The food was pretty good. The tacos were solid, but don’t expect the bold taste or quality of Nada or Bakersfield. The short rib was pretty good, but didn’t really get your taste buds excited. The Mac and Cheese was good as well, but again, don’t expect the Mac and Cheese at a Ruby’s or Senate. Still, it was good and the truffle oil flavor came through. The burger was good, the lobster was good, but it wasn’t as good as a burger at Terry’s or The Rookwood (http://wp.me/p3jVIR-2F/). The truffle fries were great, however. Thin and full of flavor, you get a big hit of truffle flavor and they made the rest of the food better. All that said, this is a craft beer bar…the food, to me, is a bonus. I was so happy and in beer heaven that the food was suddenly an afterthought (which is almost never the case for me). The food overall was way better than many bars have, and definitely above average.
The final piece of dinner was a really good dessert. The salted caramel butterscotch pudding has chocolate cookie crumble and maldon sea salt, and is topped with house made whipped cream.
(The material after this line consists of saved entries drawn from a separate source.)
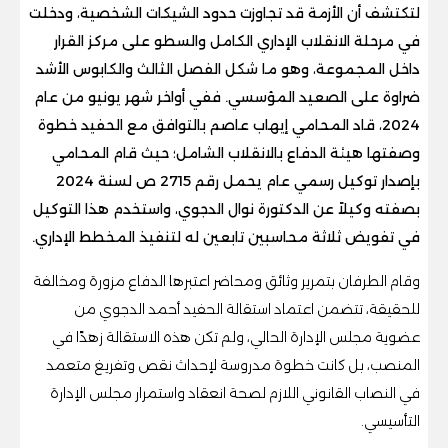
لتكتشف أن الأزمة قد تجاوزت حدود الشيكات الشخصية، ودخلت
في مرحلة الانقلاب الإداري الكامل والسطو على مركز القرار
داخل المجموعة، وهو ما شكل الفصل الثالث والكابوس الأشد
ضراوة على الصعيد المؤسسي. ففي أواخر شهر يونيو من عام
2024، قاد المحامي إيهاب عاصم بالتوافق مع الحفيد خطوة
وصفتها هيئة الدفاع بالانقلاب الشامل؛ حيث قام المحامي
بإصدار توكيل رسمي عام يحمل رقم 2715 ص لسنة 2024
بصفته وكيلاً عن الدكتورة نوال الدجوي، واستخدم هذا التوكيل
في تفويض ثلاثة محاسبين تابعين له لتنفيذ المخطط الإداري.
وقام الطرفان بتمرير وثائق ومحاضر اعتبرها الدفاع مزورة ومخالفة
للحقيقة، تتضمن اعتماد استقالة الحفيد أحمد الدجوي من
عضوية مجلس الإدارة الحالي، ولم تكن هذه الاستقالة زهدًا في
المنصب، بل كانت خطوة مدروسة لإحداث نقص وتفريغ متعمد
في النصاب القانوني اللازم لصحة انعقاد واستمرار مجلس الإدارة
التأسيسي.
Both of us really enjoyed this, and the sweet and salty flavors combine to really give a great flavor to the dish…highly recommended.
I think the biggest question most reading this will have is how it compares with its neighbor, the Moerlein Lager House (http://wp.me/p3jVIR-39). Well, that’s tougher to compare than you’d think. Both carry craft beer, serve food, and have huge windows that overlook the scenery that the riverfront offers. However, Moerlein is a brewpub…they brew their own beer and feature that beer. The guest taps are secondary, for better or for worse, than their own brews. Yard House does not brew their own beer (although they do have a house made non-alcoholic ginger beer), and concentrates on beers from all over the country and even the world. The food is also far better at Moerlein…a smaller, more specialized menu. As a huge fan of food (and the writer of a food blog), I have to go with Moerlein if you are eating dinner. Plus, Moerlein is a cooler place for Cincinnati beer and sports history (they have a plaque on the floor where Pete Rose’s record breaking 4,192’nd hit landed). If you want to concentrate more on drinking with food being secondary, Yard House is your better option. There is just such a huge selection of beer…unlike a huge food menu, a huge beer menu is a great thing, and these guys have it.
Overall, Yard House is a fantastic place to enjoy beer. A very cool ambiance, an amazing selection of craft beer…it’s a great time. As long as you don’t expect the food to be as good as Moerlein’s you will have a great time.